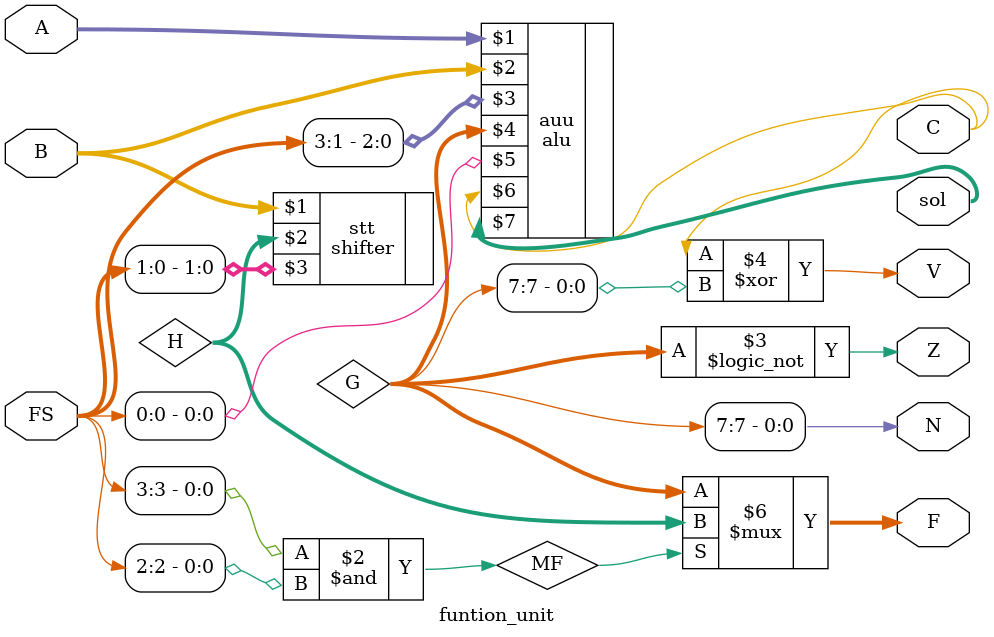
<source format=v>
module funtion_unit(A,B,FS,V,C,N,Z,F,sol);
	input [7:0] A,B;
	reg MF;
	input [3:0]FS;
	output reg [7:0] F;
	output reg V,N,Z;
	output C;
	wire [7:0] G,H;
	output [8:0] sol;
	alu auu(A,B,FS[3:1],G,FS[0],C,sol);
	shifter stt(B,H,FS[1:0]);
always @(*) begin
   MF = FS[3]&FS[2];
	N = G[7];
	Z = G==0;
	V = C^N;
	case(MF)
		1'b0: F=G;
		default: F=H;
	endcase
end
endmodule 
</source>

• [PROBLEM]: Set down every record exactly as written, but drop the pictures.

• [EXERCISE RESULT]:
<source format=v>
module funtion_unit(A,B,FS,V,C,N,Z,F,sol);
	input [7:0] A,B;
	reg MF;
	input [3:0]FS;
	output reg [7:0] F;
	output reg V,N,Z;
	output C;
	wire [7:0] G,H;
	output [8:0] sol;
	alu auu(A,B,FS[3:1],G,FS[0],C,sol);
	shifter stt(B,H,FS[1:0]);
always @(*) begin
   MF = FS[3]&FS[2];
	N = G[7];
	Z = G==0;
	V = C^N;
	case(MF)
		1'b0: F=G;
		default: F=H;
	endcase
end
endmodule 
</source>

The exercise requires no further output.